アニメ以外に私を保つことを促してくれたものはなんだろう。

思索である。常に書き続け、時に読み思索を続ける。それを支えてくれたのは、白い大学ノート。私は、このノートに自分の思いをどれだけ綴っただろうか。百冊は下らない。無為なこと、無駄なこと、そう思っても書き続けた。ハイパーグラフィアほどではないが、書くことが私の生きる原動力だ。今は、こうしてブログがあったり、スマホの日記帳があったりするのでいつでもどこでも書ける。それは便利なことだ。

あまり書くなとかつて私の主治医は言った。だが、書かなければ、私は自分を繋ぎ止めることができなかっただろう。

他に大切なことは、苦しくても仕事を続けること。介護を含めれば二十年近くは働いてきた。かなり重い症状の頃から働くことは続けていた。

それは、統合失調症としてとても困難なことだと思う。しかし、それをやったおかげで、私は社会との繫がりを断つことはなかった。もちろん仕事をすることが困難な人も多くいるだろう。だからデイケアや就労支援施設などに通うことも大事な手だ。

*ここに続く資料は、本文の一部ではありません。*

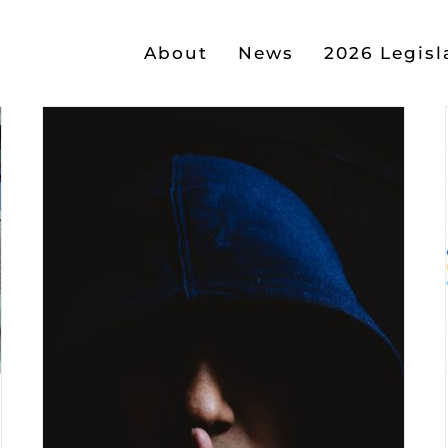
About
News
2026 Legisl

とにかく、他者との関係を断つことは楽なようでいて一番辛いことにもなる。一人でいれば傷つくこともないし、誰かを傷つけることもないかもしれないが、人間にとってはそれが最も辛いことにもなりかねない。私は、デイケアやそこで会った人たちにとても助けられている。

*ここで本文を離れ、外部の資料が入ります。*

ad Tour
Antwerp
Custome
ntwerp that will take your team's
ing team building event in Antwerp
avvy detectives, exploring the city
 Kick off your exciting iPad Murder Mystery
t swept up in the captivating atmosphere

では、病者やそうでない人もどうやってこの人生という荒波を越えていけるのか。

それには、オリジナリティが必要だと思う。私は、時々サークルで小説を書くが、ほとんど何かの引用だったりオリジナリティが無い!と言われても仕方がない。しかし、私の思索は自慢ではないが自分らしさを持ち続けている。そう。小説でなければ、誰にだってオリジナルの考え方は作れるのだ。しかし、それが時には自分を縛り付け、凝り固まった考えに陥ってしまうかもしれない。そんな時私は、認知行動療法精神分析を読む。精神分析は、統合失調症の患者には禁忌と言われているが、知識として学ぶことならばとても興味深い、面白いものだということがわかっている。ラカンの入門書を読んだ時も精神分析の目指すところは特異性とかいてあった。つまりは、自分だけの独自性ということだろう。認知行動療法は最近取り入れた療法だが、これはとても役に立つ。思索というより実践だから即効性がある。私は、私の独自性としてこの二つをミックスすることが大事だと認識している。ともすればこの二つは相反する。しかし、折衷すればとても自由度の高い深くて広い技術体系になる。だから私はこれを学ぶことを続ける。

そんなことを続けて私はなんとか人間を保っている。まだまだ書きたいこともあるがこれ以上書いても蛇足になってしまうだろう。

またどこかで振り返るときこんなことを綴っていくかもしれない。